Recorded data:
- - -

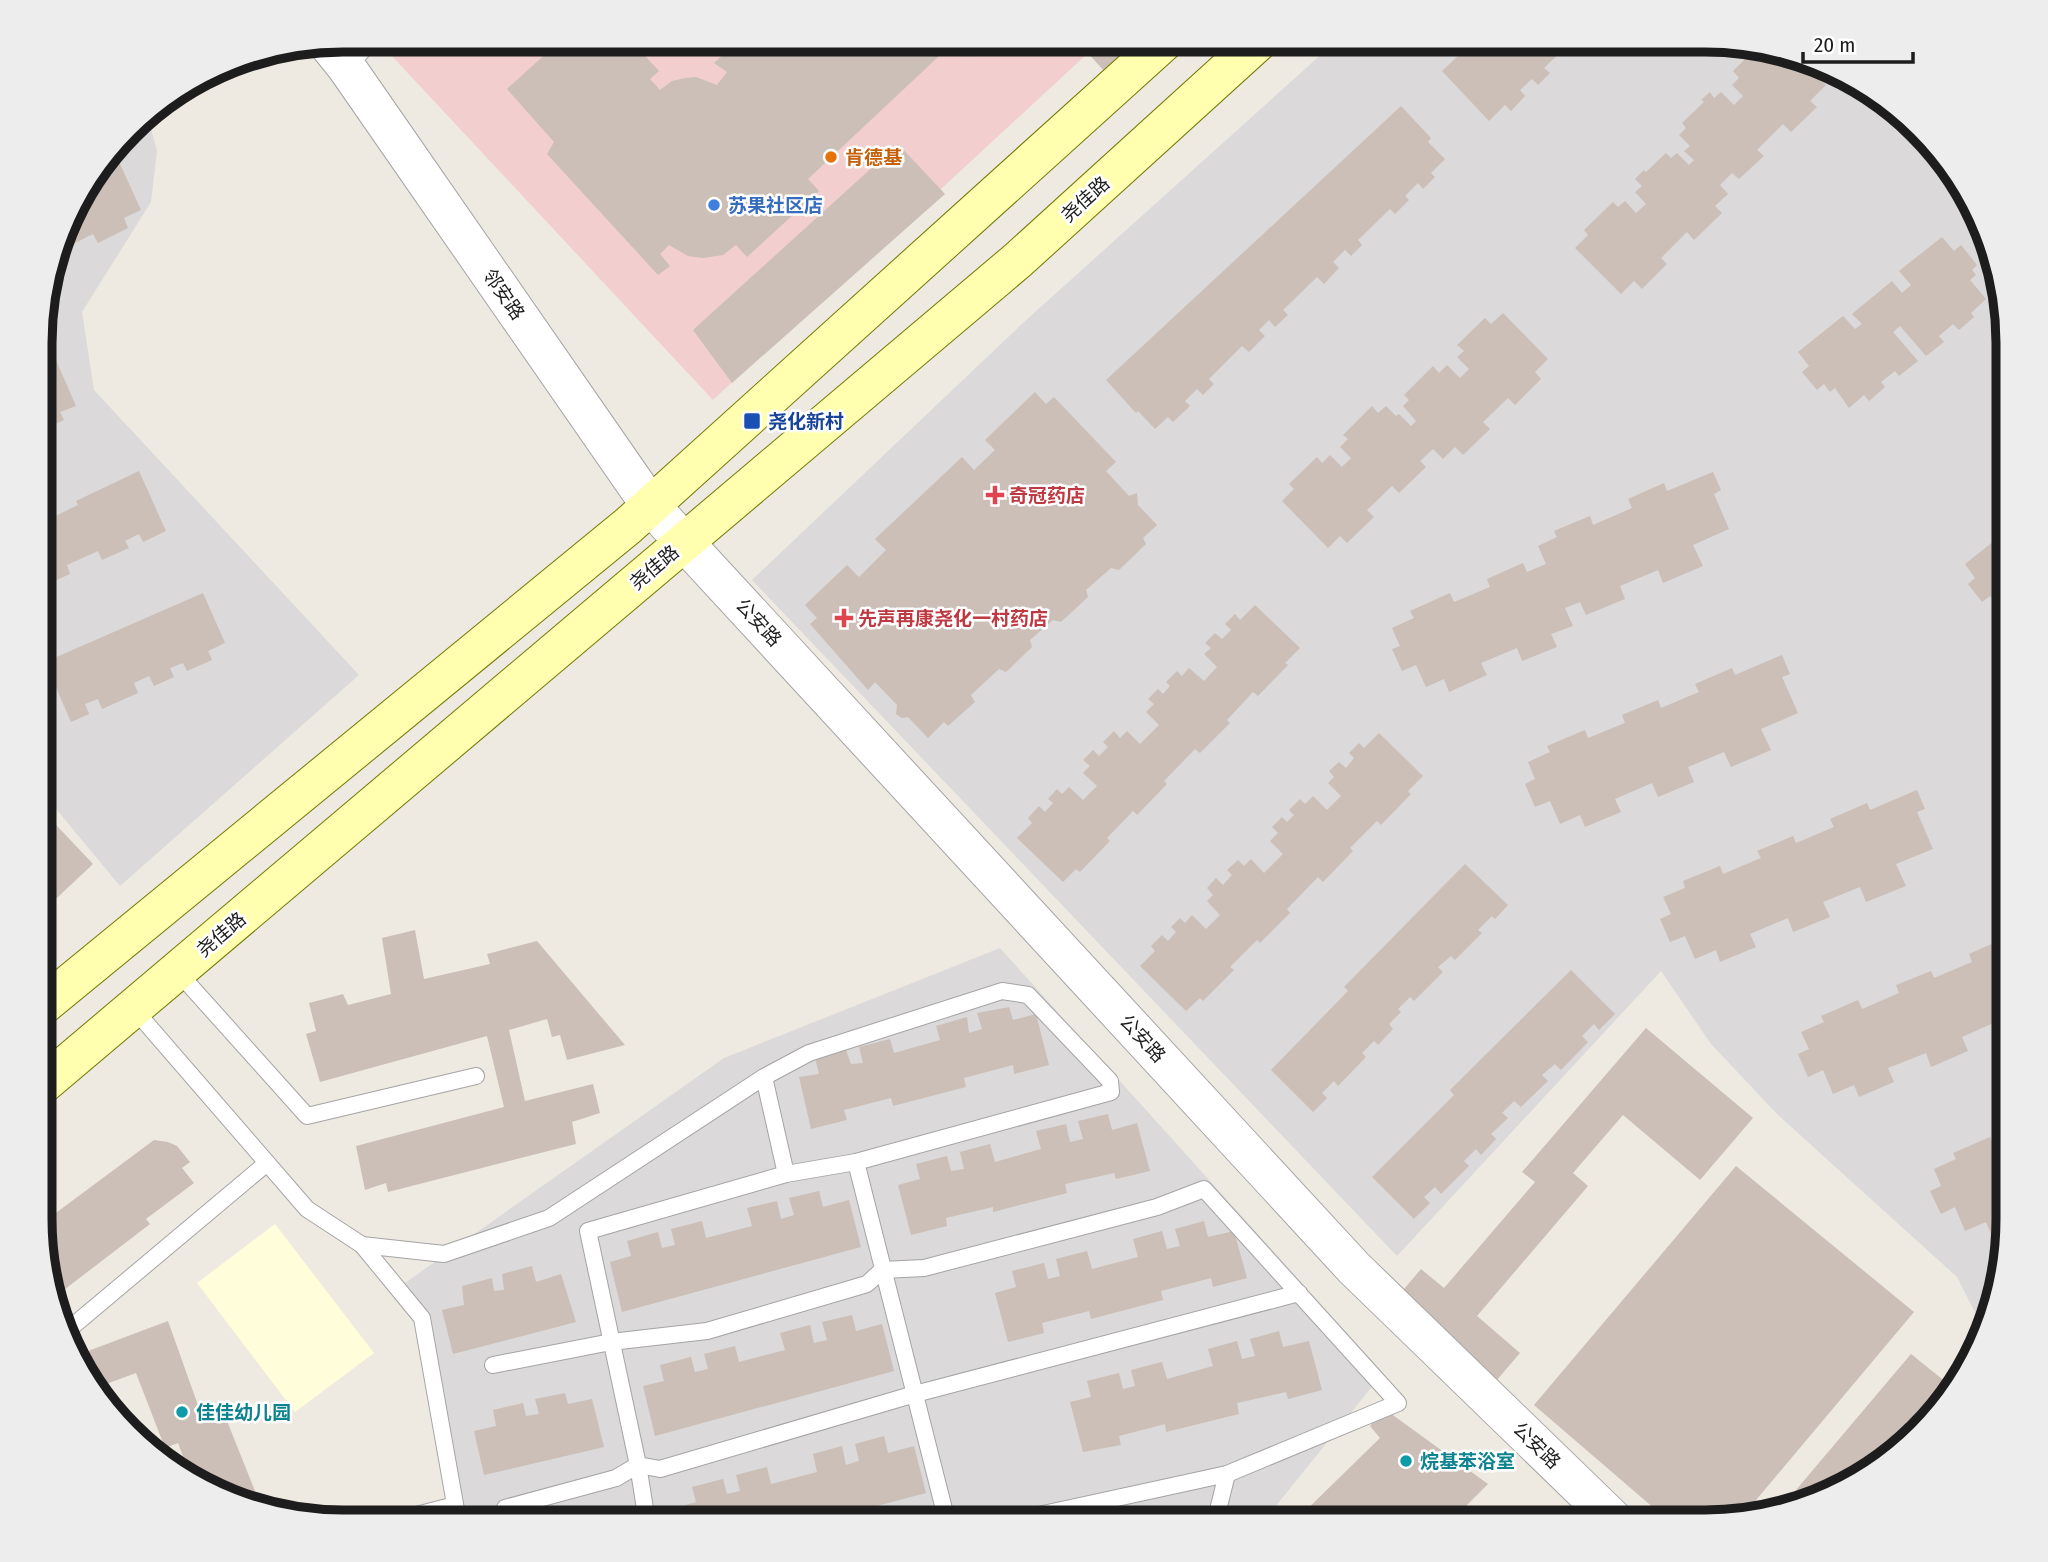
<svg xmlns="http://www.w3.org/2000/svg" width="2048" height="1562" font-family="'Fira Sans Condensed','Noto Sans SC',sans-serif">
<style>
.residential{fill:#dbd9d9}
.commercial{fill:#f2cece}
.education{fill:#fffdda}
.building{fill:#cbbfb7}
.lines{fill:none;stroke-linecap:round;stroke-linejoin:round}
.service-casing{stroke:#a4a4a4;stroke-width:18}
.tertiary-casing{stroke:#a4a4a4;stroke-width:40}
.secondary-casing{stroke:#707700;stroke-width:40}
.service{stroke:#fff;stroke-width:16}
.tertiary{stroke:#fff;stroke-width:38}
.secondary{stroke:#ffffaf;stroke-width:38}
.food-dot{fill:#e8710a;stroke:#fff;stroke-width:2.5}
.shop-dot{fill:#3f7fe0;stroke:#fff;stroke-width:2.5}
.transit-dot{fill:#1a4fb4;stroke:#fff;stroke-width:2.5}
.health-dot{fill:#e0444e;stroke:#fff;stroke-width:2.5}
.culture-dot{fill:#0f9aa8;stroke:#fff;stroke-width:2.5}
.labels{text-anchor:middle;stroke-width:5;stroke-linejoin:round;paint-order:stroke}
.food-label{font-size:19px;font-weight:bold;fill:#c56008;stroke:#fff;text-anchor:start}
.street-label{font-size:19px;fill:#1d1d1d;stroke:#fff}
.shop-label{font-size:19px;font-weight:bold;fill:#366cbe;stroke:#fff;text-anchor:start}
.transit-label{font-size:19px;font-weight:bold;fill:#164399;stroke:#fff;text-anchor:start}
.health-label{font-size:19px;font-weight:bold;fill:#be3a42;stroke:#fff;text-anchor:start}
.culture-label{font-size:19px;font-weight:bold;fill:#0d838f;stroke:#fff;text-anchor:start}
.rim{fill:none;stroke:#1d1d1d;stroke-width:9}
</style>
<rect width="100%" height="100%" fill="#efeae1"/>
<g class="residential">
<polygon points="1336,41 1724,41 1820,63 1904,115 1977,210 2008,343 2007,1238 1985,1332 1957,1277 1777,1114 1711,1044 1661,971 1397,1256 752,580 1024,322"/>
<polygon points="147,114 157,151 151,202 82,312 94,390 359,675 120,886 42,792 43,304 81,192"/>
<polygon points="1000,948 1383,1373 1263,1522 451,1521 455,1505 405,1283 724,1058"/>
</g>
<polygon class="commercial" points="377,40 1101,41 713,400"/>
<polygon class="education" points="275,1224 374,1353 295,1412 197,1283"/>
<g class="building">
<polygon points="561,40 630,40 659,71 650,79 660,90 672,81 685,78 696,77 717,85 727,72 714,63 739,40 985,41 968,57 954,42 808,179 819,191 747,257 736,245 723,255 703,258 688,256 669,245 660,254 670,266 658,275 547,154 554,142 507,89"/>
<polygon points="1077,41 1138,41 1105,72"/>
<polygon points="1474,41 1572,41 1544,68 1550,73 1538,85 1532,79 1520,90 1525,96 1511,111 1505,105 1489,121 1442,71"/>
<polygon points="1756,48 1800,59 1826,85 1810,101 1817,107 1791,132 1783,124 1757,150 1764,156 1739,179 1732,173 1720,185 1728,194 1715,206 1722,213 1694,240 1687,232 1661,258 1667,264 1642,289 1634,281 1621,294 1575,248 1588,235 1584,230 1613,202 1618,207 1625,201 1636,213 1646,204 1635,192 1642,186 1635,179 1644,170 1646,172 1666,153 1671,158 1677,153 1689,165 1694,160 1684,151 1690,146 1679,135 1686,128 1682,123 1704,102 1701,100 1710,92 1714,98 1721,92 1734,105 1743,96 1732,85 1739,78 1733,71"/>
<polygon points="1401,106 1431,138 1428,142 1445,159 1431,173 1435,177 1423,189 1418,183 1405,196 1409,200 1395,214 1390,209 1358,240 1362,245 1351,256 1345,250 1333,262 1339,268 1324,284 1317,277 1283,310 1288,315 1275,327 1269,320 1259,330 1265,336 1249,352 1242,346 1209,379 1214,384 1203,395 1197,389 1185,401 1190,406 1173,422 1168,417 1155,429 1138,411 1136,413 1106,380"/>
<polygon points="898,144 945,194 732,383 693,330"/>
<polygon points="120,164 141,210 124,218 128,228 98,243 93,234 61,250 81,192 95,176"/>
<polygon points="1942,237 1954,251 1961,245 1977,265 1972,270 1976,275 1970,280 1986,299 1971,313 1974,317 1959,330 1953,324 1939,336 1944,342 1926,356 1900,326 1893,332 1918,361 1899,376 1895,371 1881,382 1885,387 1869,401 1864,395 1849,408 1835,388 1830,392 1824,384 1817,390 1802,372 1809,366 1798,352 1843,316 1855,329 1862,324 1852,314 1892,281 1902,293 1911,285 1899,271"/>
<polygon points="1503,313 1548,359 1535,372 1541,379 1515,405 1508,398 1483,422 1490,429 1463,455 1455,447 1443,459 1433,449 1420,461 1426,467 1399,493 1392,486 1367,510 1374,517 1347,543 1340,536 1328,548 1282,501 1294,489 1289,484 1317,457 1322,463 1330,455 1342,467 1351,458 1340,447 1348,439 1343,435 1372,406 1378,413 1386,406 1396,416 1399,414 1411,426 1416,421 1403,406 1409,400 1404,395 1433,366 1439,373 1447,365 1460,378 1469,369 1457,357 1464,351 1457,345 1485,318 1491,324"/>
<polygon points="55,358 76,406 60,412 64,420 43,430 43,364"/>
<polygon points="1035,392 1046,404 1054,397 1116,462 1106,471 1129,496 1137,493 1138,505 1157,525 1143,538 1146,544 1119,570 1111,568 1086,590 1088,597 1061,622 1053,620 1030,640 1032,647 1006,672 999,669 971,695 975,702 948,726 944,722 928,738 908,717 902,718 896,714 897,705 875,682 868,690 810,624 817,618 805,605 847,565 859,577 886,550 875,539 962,457 974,470 995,450 985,440"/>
<polygon points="139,471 166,531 143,542 139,534 125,541 129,548 102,560 98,551 67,565 70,574 45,585 42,580 42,510 47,520 78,505 76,501"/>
<polygon points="1713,472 1721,490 1714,494 1729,529 1693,545 1703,566 1663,583 1658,570 1620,586 1625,599 1586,615 1580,602 1565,608 1573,626 1551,634 1557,647 1522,661 1517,648 1481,663 1487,675 1449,692 1444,679 1426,687 1416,665 1402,671 1392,649 1400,646 1392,628 1414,618 1410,611 1450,593 1454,602 1490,587 1487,579 1523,563 1527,572 1546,564 1538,546 1557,537 1554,531 1590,516 1593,525 1632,508 1628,499 1664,483 1667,491"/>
<polygon points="2008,530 2008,610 2000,600 1996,604 1990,596 1982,602 1968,584 1975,578 1965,564"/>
<polygon points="203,593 225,643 208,651 212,660 187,671 183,663 170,668 174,677 154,686 149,676 134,683 138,693 102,709 98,699 85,704 89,714 71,722 45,662"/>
<polygon points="1255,605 1300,648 1285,663 1288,665 1258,696 1253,692 1227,720 1230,723 1200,753 1195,749 1164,781 1167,784 1137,815 1133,811 1107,838 1110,841 1080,872 1076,869 1063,882 1017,838 1032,823 1028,818 1039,806 1045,812 1053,803 1048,799 1057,789 1062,794 1069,787 1083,800 1097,786 1083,773 1090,766 1083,760 1093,750 1099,756 1108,747 1103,742 1114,731 1120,738 1127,731 1140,744 1159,725 1146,712 1154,704 1148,699 1158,689 1163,694 1170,686 1166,682 1177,671 1182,676 1189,668 1204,681 1217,667 1204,654 1211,648 1205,643 1215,633 1222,639 1231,630 1225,624 1235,614 1240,620"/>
<polygon points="1782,655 1790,674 1782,677 1798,713 1761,729 1771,750 1731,767 1724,752 1688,767 1694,782 1658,797 1652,783 1615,799 1621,812 1585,827 1580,815 1560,824 1550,801 1535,807 1525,784 1535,779 1528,762 1550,752 1547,746 1585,730 1588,738 1625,723 1622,715 1658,700 1661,708 1699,692 1695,684 1732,668 1735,675"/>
<polygon points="1379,733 1423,776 1408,791 1411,794 1381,825 1377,821 1350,848 1353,851 1323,882 1318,877 1287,909 1290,913 1260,943 1257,940 1230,967 1234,970 1203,1001 1200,998 1186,1011 1140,966 1155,951 1151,946 1162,935 1168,941 1176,932 1171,927 1180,918 1185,923 1192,915 1206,929 1220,915 1207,901 1213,895 1207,888 1216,878 1223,885 1232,875 1227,870 1238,860 1244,866 1251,859 1264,873 1283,854 1270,841 1278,833 1272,827 1282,817 1287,822 1294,815 1289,810 1300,799 1305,804 1313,796 1327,810 1341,796 1328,783 1334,777 1329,771 1339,762 1346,768 1354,758 1349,753 1359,743 1364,748"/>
<polygon points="1917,790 1925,809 1917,812 1933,849 1896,864 1906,886 1866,902 1860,887 1823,902 1830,917 1793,932 1788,918 1750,934 1756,947 1720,962 1716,950 1695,959 1685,936 1670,942 1660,919 1671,914 1663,897 1685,888 1683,881 1720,866 1723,874 1761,858 1757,851 1793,836 1796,843 1834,827 1830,819 1867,803 1870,810"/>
<polygon points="42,810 93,864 42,912"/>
<polygon points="1465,864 1508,905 1495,919 1492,916 1478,930 1482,933 1455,960 1451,956 1438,967 1443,972 1414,1001 1410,997 1398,1009 1401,1012 1389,1024 1393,1029 1378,1045 1374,1041 1362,1053 1366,1057 1338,1086 1334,1081 1322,1093 1327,1098 1313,1112 1271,1070 1348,991 1344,987"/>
<polygon points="415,930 424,979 490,964 487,954 537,941 625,1045 567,1060 560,1035 552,1037 547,1019 509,1030 525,1101 593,1084 600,1113 572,1122 576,1144 388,1192 386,1183 365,1190 356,1146 504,1107 487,1036 320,1082 306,1034 316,1031 309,1003 343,994 348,1005 391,994 382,938"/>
<polygon points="2005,938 2007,943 2007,1035 2004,1036 1998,1021 1962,1037 1968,1051 1931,1067 1926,1053 1888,1068 1894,1082 1859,1097 1854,1085 1833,1094 1823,1070 1808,1077 1798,1054 1809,1049 1801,1032 1824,1022 1821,1016 1858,1000 1862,1009 1899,993 1896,985 1931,971 1934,978 1972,962 1969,954"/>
<polygon points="1571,970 1615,1014 1599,1030 1594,1024 1582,1036 1588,1042 1561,1070 1555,1064 1542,1075 1548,1081 1521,1107 1514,1101 1502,1113 1508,1118 1491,1134 1496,1139 1481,1155 1476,1149 1464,1161 1469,1166 1441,1194 1435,1187 1424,1197 1430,1203 1414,1219 1372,1177 1454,1095 1450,1090"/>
<polygon points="1009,1007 1013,1020 1036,1014 1049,1065 1014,1074 1013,1065 964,1078 966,1087 893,1106 891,1098 844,1110 847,1120 811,1129 799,1077 819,1074 815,1058 846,1050 851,1064 863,1063 859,1047 890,1039 894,1053 940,1040 936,1026 967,1017 969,1033 982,1029 977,1013"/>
<polygon points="1646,1028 1753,1118 1700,1180 1623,1115 1573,1173 1588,1186 1477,1316 1520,1353 1490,1388 1399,1295 1421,1269 1444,1288 1535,1182 1522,1172"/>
<polygon points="1108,1114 1112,1130 1137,1123 1150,1171 1116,1179 1114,1173 1065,1184 1067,1193 993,1212 993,1207 946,1218 947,1226 911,1235 898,1185 920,1179 916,1164 947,1156 951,1171 964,1169 960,1152 990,1144 995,1162 1041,1149 1036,1131 1066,1124 1070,1142 1083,1139 1078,1121"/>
<polygon points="1990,1137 1994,1146 2007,1140 2007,1227 1991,1234 1986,1222 1965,1231 1955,1207 1941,1214 1930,1191 1941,1186 1934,1169 1956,1159 1953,1153"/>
<polygon points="154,1140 168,1142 177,1146 190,1162 182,1168 194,1183 146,1219 150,1224 56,1296 41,1238 41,1224"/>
<polygon points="1736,1166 1914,1312 1746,1512 1704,1522 1670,1522 1534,1405"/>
<polygon points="819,1191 823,1207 849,1200 861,1247 622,1312 610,1262 631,1256 627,1241 658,1232 662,1248 675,1245 671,1229 702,1221 706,1238 752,1226 747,1208 777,1201 781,1219 794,1215 789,1198"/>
<polygon points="1204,1221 1208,1237 1234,1231 1247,1278 1213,1287 1211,1278 1161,1291 1163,1300 1091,1319 1089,1311 1042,1323 1044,1333 1008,1342 995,1293 1016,1287 1012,1271 1044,1263 1048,1279 1060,1276 1056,1259 1087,1251 1092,1269 1138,1257 1133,1239 1162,1231 1167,1249 1180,1246 1175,1229"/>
<polygon points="532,1266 536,1282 561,1274 576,1322 453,1354 442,1310 464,1305 462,1286 492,1278 494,1291 504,1290 502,1274"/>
<polygon points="852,1315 856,1331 882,1324 894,1371 655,1436 643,1386 664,1381 660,1365 691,1357 695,1372 708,1369 704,1354 735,1346 739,1362 785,1350 780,1333 810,1325 814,1343 827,1340 822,1322"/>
<polygon points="168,1321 199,1408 225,1416 261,1506 228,1499 190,1475 178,1443 165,1448 136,1373 98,1387 88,1374 80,1354"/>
<polygon points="1279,1331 1283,1347 1309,1341 1322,1390 1288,1399 1286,1392 1237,1403 1239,1414 1166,1432 1165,1424 1119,1436 1121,1445 1083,1452 1070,1402 1091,1397 1087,1381 1119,1373 1123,1389 1135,1386 1131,1370 1162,1362 1167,1379 1213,1366 1208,1349 1237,1341 1242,1359 1255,1356 1250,1339"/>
<polygon points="1911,1354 1952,1387 1933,1418 1838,1491 1785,1503"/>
<polygon points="565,1393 568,1404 592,1399 604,1447 484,1475 474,1431 496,1426 493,1410 523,1403 526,1416 539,1414 535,1399"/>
<polygon points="1390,1413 1488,1484 1450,1522 1294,1522 1380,1438 1370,1426 1379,1415"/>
<polygon points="126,1414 133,1431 132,1431 120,1416"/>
<polygon points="884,1436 888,1453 914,1446 926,1493 820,1521 678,1521 675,1508 696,1502 692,1487 723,1479 727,1494 740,1491 736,1475 767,1467 771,1484 817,1472 813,1454 842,1446 846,1465 859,1461 855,1444"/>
<polygon points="1119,1511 1121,1521 1090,1521 1090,1519"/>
<polygon points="598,1514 600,1521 572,1521 572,1520"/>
</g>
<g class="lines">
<g class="service-casing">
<g id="service">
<polyline points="347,68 372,40"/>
<polyline points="177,971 307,1116 476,1076"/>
<polyline points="133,1008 307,1209 362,1245 444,1254 549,1218 764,1077 809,1053 1002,991 1028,995 1110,1081 1111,1092 856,1162 786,1174 588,1231 638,1465 647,1521"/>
<polyline points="764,1077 786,1174"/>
<polyline points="856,1162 947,1521"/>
<polyline points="362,1245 422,1318 458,1521"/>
<polyline points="74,1325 267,1163"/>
<polyline points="493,1365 611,1342 707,1331 867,1284 882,1270 924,1268 1157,1207 1204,1189 1398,1403 1227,1474 1011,1521"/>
<polyline points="505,1508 616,1478 638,1465 660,1469 915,1394 1299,1293"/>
<polyline points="393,1521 455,1505"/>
<polyline points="1215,1522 1227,1474"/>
</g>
</g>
<g class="tertiary-casing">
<polyline id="tertiary" points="327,43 347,68 650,505 1354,1268 1616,1522"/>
</g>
<g class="secondary-casing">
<g id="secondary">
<polyline points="41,1007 629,525 1165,41"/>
<polyline points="41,1086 1018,260 1259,41"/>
</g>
</g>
<use href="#service" class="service"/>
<use href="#tertiary" class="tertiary"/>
<use href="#secondary" class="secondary"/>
</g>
<circle class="food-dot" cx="831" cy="157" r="7"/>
<circle class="shop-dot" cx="714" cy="205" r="7"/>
<rect class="transit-dot" x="743" y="412" width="18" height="18" rx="3.5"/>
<g class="health-dot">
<path d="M991.5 484.5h7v7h7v7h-7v7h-7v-7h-7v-7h7z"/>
<path d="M840.5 607.5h7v7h7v7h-7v7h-7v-7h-7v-7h7z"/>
</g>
<g class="culture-dot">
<circle cx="182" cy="1412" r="7"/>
<circle cx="1406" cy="1461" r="7"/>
</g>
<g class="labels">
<g class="food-label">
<text x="845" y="164">肯德基</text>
</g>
<g class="street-label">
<text transform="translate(1085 199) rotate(-42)" y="7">尧佳路</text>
<text transform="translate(504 294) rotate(55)" y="7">邻安路</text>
<text transform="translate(654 567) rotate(-40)" y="7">尧佳路</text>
<text transform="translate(759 622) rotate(47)" y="7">公安路</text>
<text transform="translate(221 934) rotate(-40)" y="7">尧佳路</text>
<text transform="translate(1143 1038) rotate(47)" y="7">公安路</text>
<text transform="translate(1537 1445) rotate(44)" y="7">公安路</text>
</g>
<g class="shop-label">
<text x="728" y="212">苏果社区店</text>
</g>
<g class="transit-label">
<text x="768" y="428">尧化新村</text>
</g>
<g class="health-label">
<text x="1009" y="502">奇冠药店</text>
<text x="858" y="625">先声再康尧化一村药店</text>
</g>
<g class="culture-label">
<text x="196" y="1419">佳佳幼儿园</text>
<text x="1420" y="1468">烷基苯浴室</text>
</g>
</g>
<path d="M0 0H2048V1562H0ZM343 52H1705A291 291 0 0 1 1996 343V1219A291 291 0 0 1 1705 1510H343A291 291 0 0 1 52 1219V343A291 291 0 0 1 343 52Z" fill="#ededed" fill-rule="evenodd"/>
<path class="rim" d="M343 52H1705A291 291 0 0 1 1996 343V1219A291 291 0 0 1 1705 1510H343A291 291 0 0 1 52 1219V343A291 291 0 0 1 343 52Z"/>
<path d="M1803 52v10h110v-10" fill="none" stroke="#1d1d1d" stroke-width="3.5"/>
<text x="1814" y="52" font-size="21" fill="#1d1d1d" stroke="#ffffff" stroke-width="5" paint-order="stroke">20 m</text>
</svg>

- - -

> **Task objective**
In the records above, find each line with the string "lines" and list it.

> **Exercise answer**
.lines{fill:none;stroke-linecap:round;stroke-linejoin:round}
<g class="lines">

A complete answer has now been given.